***** Exercise material

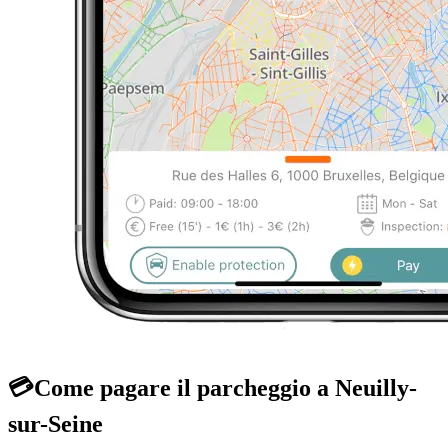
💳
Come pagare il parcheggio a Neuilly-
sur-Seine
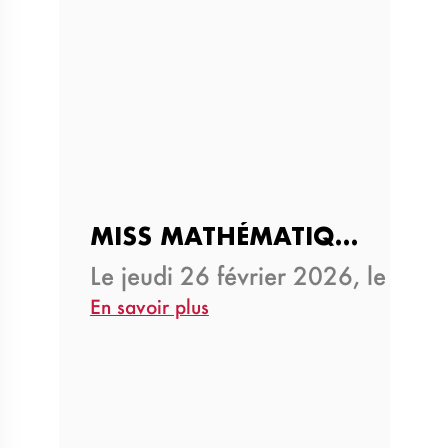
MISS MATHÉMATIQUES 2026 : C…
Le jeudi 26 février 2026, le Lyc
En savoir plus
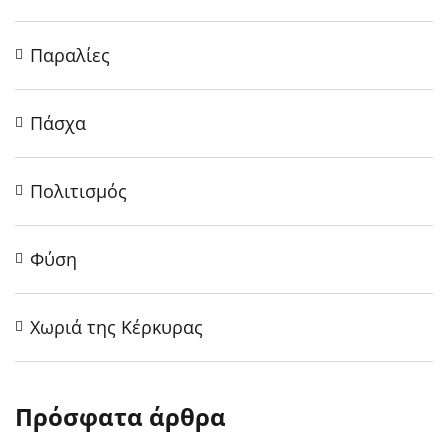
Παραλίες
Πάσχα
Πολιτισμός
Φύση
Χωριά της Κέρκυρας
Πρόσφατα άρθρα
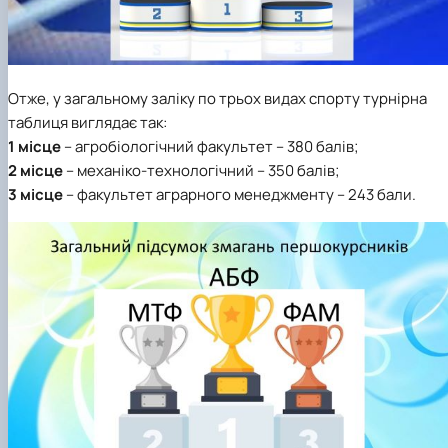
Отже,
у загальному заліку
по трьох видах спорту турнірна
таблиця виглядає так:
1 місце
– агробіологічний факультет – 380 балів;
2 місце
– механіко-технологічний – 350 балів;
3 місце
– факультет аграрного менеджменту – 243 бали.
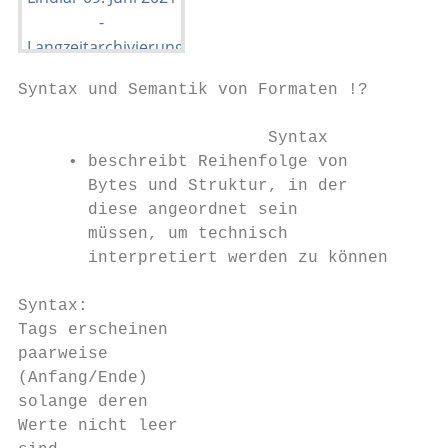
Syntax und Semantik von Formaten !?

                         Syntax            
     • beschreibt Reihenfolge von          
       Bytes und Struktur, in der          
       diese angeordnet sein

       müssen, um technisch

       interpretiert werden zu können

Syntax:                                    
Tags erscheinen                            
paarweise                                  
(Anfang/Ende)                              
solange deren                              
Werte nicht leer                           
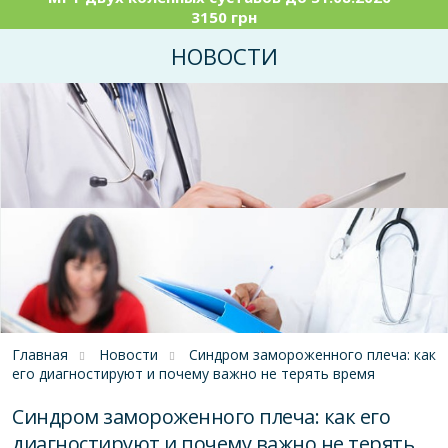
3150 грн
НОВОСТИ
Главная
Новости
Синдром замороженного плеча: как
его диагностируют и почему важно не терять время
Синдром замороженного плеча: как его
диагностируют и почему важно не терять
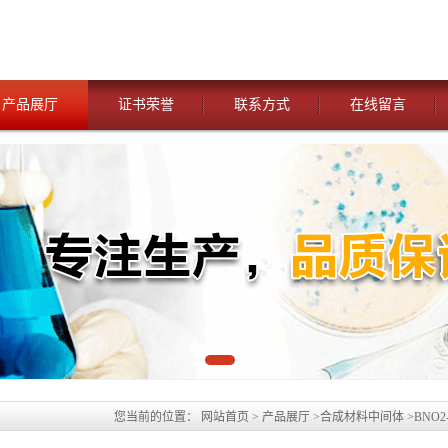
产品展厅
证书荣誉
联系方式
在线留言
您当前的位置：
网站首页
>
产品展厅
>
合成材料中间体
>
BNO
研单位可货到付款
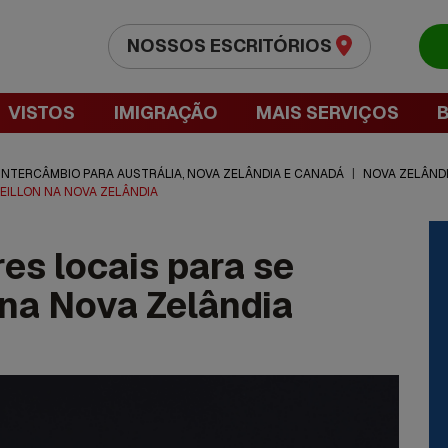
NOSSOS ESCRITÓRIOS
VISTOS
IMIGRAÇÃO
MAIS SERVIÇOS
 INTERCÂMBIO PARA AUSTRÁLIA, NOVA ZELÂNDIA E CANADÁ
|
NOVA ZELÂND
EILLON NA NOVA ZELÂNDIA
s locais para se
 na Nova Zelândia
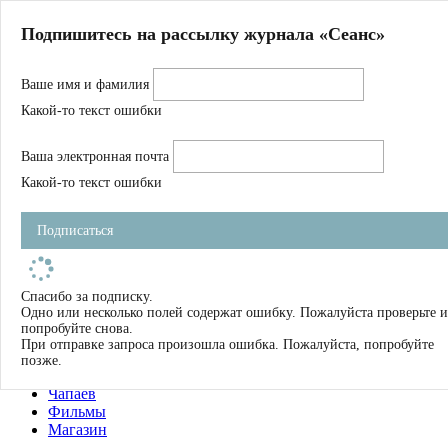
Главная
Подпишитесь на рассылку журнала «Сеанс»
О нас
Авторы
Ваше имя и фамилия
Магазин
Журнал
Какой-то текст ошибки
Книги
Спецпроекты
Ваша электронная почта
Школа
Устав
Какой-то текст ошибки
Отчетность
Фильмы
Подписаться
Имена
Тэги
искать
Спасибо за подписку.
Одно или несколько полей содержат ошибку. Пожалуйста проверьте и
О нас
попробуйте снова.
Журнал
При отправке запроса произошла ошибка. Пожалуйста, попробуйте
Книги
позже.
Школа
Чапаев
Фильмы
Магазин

**********
***** Exercise material

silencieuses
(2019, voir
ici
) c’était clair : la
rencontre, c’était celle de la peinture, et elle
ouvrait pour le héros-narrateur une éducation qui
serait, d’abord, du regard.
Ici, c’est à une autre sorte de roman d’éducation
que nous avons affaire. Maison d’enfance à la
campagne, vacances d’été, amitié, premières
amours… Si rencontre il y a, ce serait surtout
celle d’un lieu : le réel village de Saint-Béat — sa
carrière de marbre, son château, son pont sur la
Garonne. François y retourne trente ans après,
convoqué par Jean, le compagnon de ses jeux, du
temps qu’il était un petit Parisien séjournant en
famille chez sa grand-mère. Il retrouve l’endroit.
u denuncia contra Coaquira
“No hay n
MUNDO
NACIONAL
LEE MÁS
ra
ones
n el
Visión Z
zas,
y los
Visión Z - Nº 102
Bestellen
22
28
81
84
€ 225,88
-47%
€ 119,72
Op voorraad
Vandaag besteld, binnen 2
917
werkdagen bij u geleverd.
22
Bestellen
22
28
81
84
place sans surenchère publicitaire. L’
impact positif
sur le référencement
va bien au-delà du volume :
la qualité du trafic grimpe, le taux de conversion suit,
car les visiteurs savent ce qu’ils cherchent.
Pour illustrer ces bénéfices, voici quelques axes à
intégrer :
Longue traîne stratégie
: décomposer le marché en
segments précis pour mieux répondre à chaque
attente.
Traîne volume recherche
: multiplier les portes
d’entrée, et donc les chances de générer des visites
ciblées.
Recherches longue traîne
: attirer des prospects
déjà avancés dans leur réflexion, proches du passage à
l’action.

**********

*Goal of the exercise*: Pull out every line of the material above that contains the string "замороженного". Only matches with the same uppercase and lowercase letters count.

*Exercise result*:
Синдром замороженного плеча: как
Синдром замороженного плеча: как его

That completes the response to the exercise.